**** SELECTED EXCERPT

# Fresh Cows Heart and Parts...



## Anyone-seen-Flo? (Feb 22, 2008)

Posted: Mon Apr 14, 2008 8:41 am 
Subject: 4 Oscars 
Hello Everyone!  
I'm new to Oscars and Cichlids...I have 1 red named Shrimp, 1 tiger named Skampy, 2 albino (pink) named Beauty and Beast. There in a 65 gallon tank, Shrimp and Skampy are about half the size of your palm,and Beauty and Beast are about the size of your palm. I always buy the Beefheart frozen from Petsmart,I was told by a guy in the store that I could go to the market and just give them fresh cows heart. Is that safe, being that it's not cooked? and could my cichlids (8 mixed) have the same? The Oscars and Cichlids diets throughout the week are a wide range of Omega One pellets,flakes,shrimp,krill. Frozen bloodworms and beefheart,and a peas. On Sundays I buy Rosey Red Fish as a treat for all of them....Am I doing this right with the food? I would take pictures,but don't know how to download them (not really a computer person)..I would love to hear any advice..If you need any other info,please ask...This site is great!Thanks a Bunch!

********
**** DATA LISTING

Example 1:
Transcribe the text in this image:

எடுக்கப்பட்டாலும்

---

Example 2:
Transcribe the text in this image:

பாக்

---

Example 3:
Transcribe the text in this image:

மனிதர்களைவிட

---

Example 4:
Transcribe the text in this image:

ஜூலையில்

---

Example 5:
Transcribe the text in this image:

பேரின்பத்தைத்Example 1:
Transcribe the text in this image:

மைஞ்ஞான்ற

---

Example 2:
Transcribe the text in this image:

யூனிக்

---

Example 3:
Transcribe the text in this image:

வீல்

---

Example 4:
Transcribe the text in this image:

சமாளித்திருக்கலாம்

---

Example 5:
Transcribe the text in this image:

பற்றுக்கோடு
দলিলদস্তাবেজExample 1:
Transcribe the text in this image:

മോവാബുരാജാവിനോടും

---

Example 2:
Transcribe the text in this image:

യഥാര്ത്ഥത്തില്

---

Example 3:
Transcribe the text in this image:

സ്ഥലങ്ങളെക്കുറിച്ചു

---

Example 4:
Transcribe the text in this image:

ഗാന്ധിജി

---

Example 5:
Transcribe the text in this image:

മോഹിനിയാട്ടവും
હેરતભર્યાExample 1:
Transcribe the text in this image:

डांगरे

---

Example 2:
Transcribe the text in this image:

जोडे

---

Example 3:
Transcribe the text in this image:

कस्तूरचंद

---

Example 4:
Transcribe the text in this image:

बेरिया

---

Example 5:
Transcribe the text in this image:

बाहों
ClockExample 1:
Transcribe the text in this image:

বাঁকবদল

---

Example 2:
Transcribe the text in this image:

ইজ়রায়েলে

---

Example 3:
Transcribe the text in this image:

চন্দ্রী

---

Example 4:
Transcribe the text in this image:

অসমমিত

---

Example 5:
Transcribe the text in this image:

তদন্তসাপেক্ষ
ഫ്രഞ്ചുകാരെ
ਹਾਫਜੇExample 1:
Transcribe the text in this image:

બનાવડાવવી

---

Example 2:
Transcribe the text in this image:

********

- INSTRUCTIONS TO FOLLOW
How big is the tank that holds the Oscars in the forum post about feeding Oscars? This material is separate from the forum post.

- RESPONSE TO THIS EXERCISE
65 gallons